Aisle Dispatch: March 2020
Lux, Lifebuoy loosing market share + COVID-19 a tipping point for local brands + few more stories on FMCG in India
Stories
Lux and Lifebuoy and flagship HUL brands in skin-cleansing category and they are steadily loosing market share in India. Last few quarters have been slow but that seems more like a convenient excuse, usual tried-and-tested methods of price reduction etc. do not seem to be working anymore. R&D spend for incumbent brands are abysmally low, so no new products make it to shelf on time. Rapid growth of e-commerce players such as Nykaa and Purplle is also driving away customers from traditional brands - the wide range of merchandise on offer compels the consumer to try!
Consumers preferences are changing fast, there are more consumer segments and new needs. New brands are very adept at spotting unmet needs and are launching brands that build an emotional connect with the consumer, align with their current needs and aspirations. Glance through the portfolios of the venture capital firms and you will notice a range of innovative, category creating brands. With access to capital improving, new insurgent brands will soar in the next few years.

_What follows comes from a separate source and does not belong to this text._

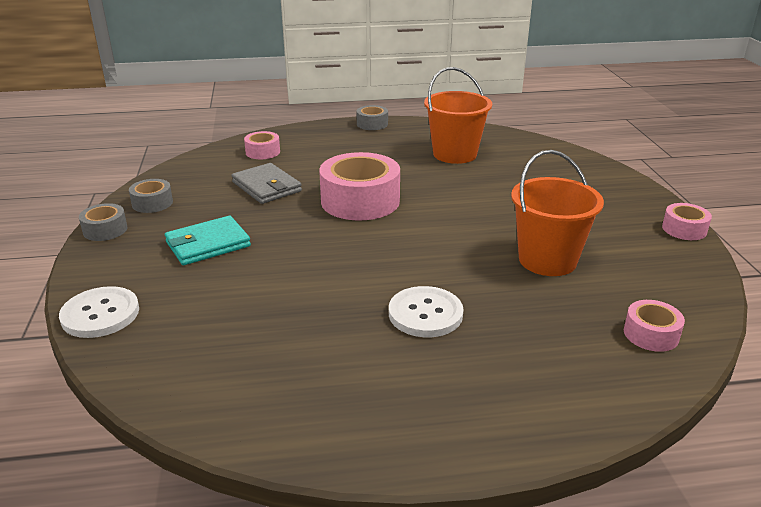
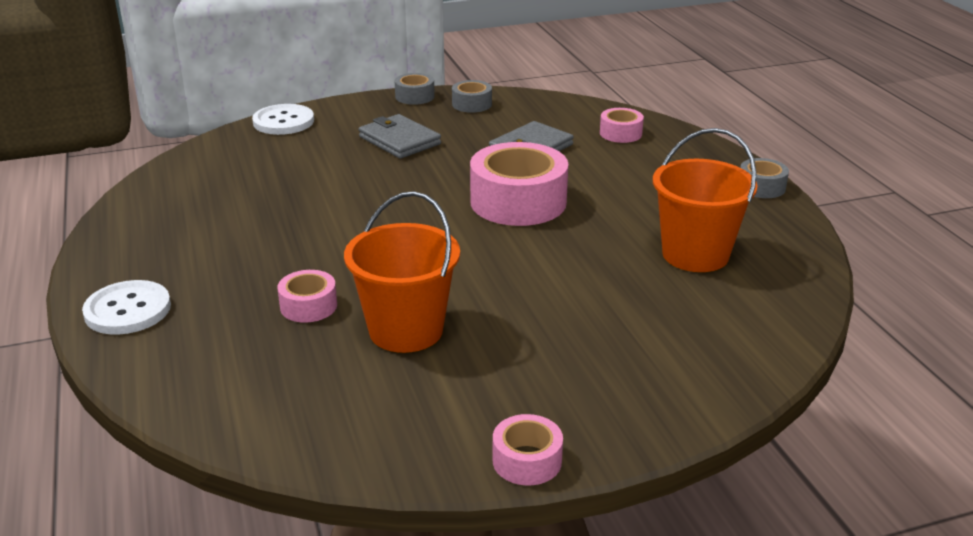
camera: 80 degrees right, 0 degrees up
(208, 244) = (399, 140): turquoise wallet -> grey wallet
(425, 314) = (287, 257): white button -> white button (128, 310)
(651, 334) = (249, 400): pink tape -> pink tape (308, 306)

Same old, same old in CPG does not work anymore - Today’s consumers want significant choice and are willing to enter into a dialogue with the brands. CPG brands have to embrace variability and a consumer landscape that demands infinite variety. Ability to customize products with agility is the winning attribute of CPG the supply chain.
Same old, same old in CPG does not work anymore - Today’s consumers want significant choice and are willing to enter into a dialogue with the brands - Josaphine Coombe, CMO Nulogy
Ecosystem partners are adopting digital strategies to collaborate better with the brands - planning and collaboration are key areas of digitization. The transmission of demand data from shelf to contract manufacturing is still evolving and can be much better.
Why venture capital became the most dangerous thing to happen to DTC brands - it is not right to blame it all on venture capital. Brand building takes time and right partners early on is essential. The core aspect everyone seems to miss (blame it on FOMO, YOLO whatever) is flawed business models.
In case of both Brandless and Harry’s there were fundamental flaws in the operations and customer acquisition which resulted in their downfall or struggle. Owning the customer relationship is key, outsourcing that to a Facebook or Google is not sustainable in the long run.
India is still nascent with respect to DTC or insurgent brands but founders are learning fast.
They (marketplaces) may stop giving visibility to you and promote own brands. There is, to an extent, mistrust among entrepreneurs. - Yogesh Kabra, founder XYXX Apparels
Lessons from Brandless shutdown! We can see a bunch of articles on why it happened and lessons. I liked this one from Ashwin Ramasamy, who draws some interesting lessons by comparing Brandless with ALDI. I have visited ALDI and LIDL (ALDI’s main competitor) in the past and agree with observations made in the above article. If you are curious about ADLI, do read this piece on how ALDI changed the way Britain shops.
Caught My Eye
Building a strong consumer brand, data-driven operations and shareholder value in India is possible. Done for decades by some of the best entrepreneurs and managers in corporate India. Unfortunately these stories are not as celebrated as valley stories. Saurabh Mukherjea tells us a story about how Asian Paints built a strong brand (monopoly business) and used big-data decades before it was fashionable. Watch it, amazing talk.